Content starts
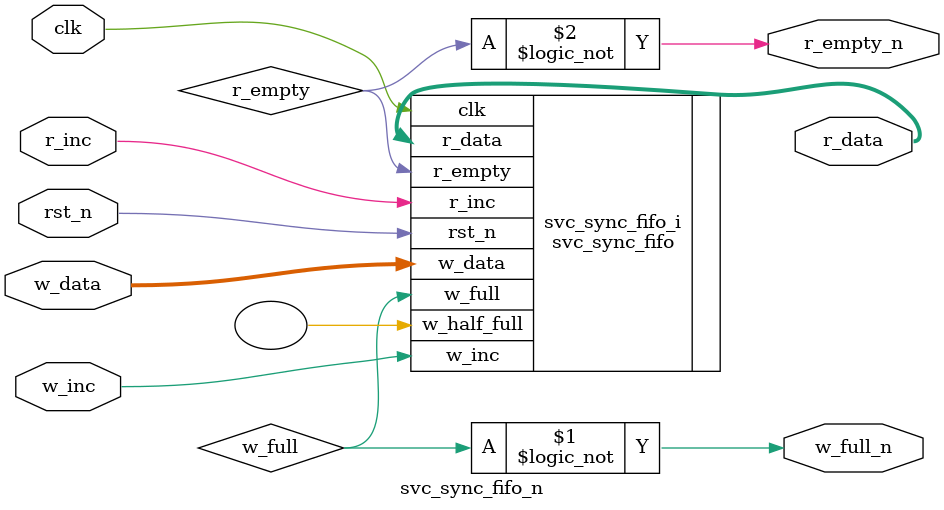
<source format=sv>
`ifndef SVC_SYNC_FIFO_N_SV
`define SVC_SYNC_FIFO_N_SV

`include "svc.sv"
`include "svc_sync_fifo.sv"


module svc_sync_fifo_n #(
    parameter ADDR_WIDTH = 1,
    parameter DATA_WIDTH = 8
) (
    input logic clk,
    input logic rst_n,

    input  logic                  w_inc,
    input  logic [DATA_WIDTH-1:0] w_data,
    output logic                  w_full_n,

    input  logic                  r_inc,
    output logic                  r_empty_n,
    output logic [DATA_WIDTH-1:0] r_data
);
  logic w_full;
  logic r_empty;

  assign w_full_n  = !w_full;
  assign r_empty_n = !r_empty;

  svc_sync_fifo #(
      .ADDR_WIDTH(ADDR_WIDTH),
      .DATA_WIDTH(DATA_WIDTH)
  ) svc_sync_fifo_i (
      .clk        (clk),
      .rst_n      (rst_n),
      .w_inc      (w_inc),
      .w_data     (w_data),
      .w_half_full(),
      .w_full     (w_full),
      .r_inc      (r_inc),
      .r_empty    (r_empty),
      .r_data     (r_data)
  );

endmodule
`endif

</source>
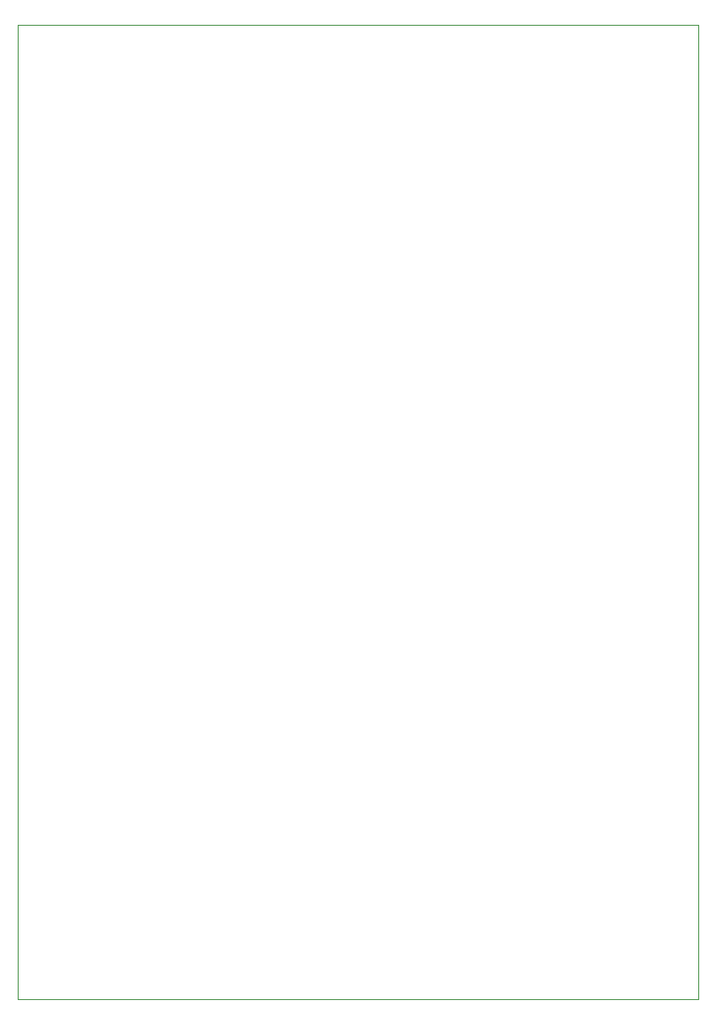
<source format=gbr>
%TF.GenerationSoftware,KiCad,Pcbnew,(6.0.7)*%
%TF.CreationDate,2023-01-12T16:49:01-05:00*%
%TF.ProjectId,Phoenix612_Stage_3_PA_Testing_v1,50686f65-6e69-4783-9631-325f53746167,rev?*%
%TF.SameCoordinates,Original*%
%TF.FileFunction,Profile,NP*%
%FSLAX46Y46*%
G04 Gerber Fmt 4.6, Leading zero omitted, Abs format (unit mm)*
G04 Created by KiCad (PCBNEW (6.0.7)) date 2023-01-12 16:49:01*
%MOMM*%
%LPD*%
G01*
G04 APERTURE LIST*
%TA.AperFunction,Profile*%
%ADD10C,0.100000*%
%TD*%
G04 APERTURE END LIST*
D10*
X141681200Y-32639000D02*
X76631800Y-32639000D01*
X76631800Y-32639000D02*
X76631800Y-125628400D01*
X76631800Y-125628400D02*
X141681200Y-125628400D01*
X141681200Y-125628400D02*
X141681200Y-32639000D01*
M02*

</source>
Content ends
# The problem:
Across all the lines of the data, count those that include the word "APERTURE" and reply with that number only.

# Solution to the exercise:
2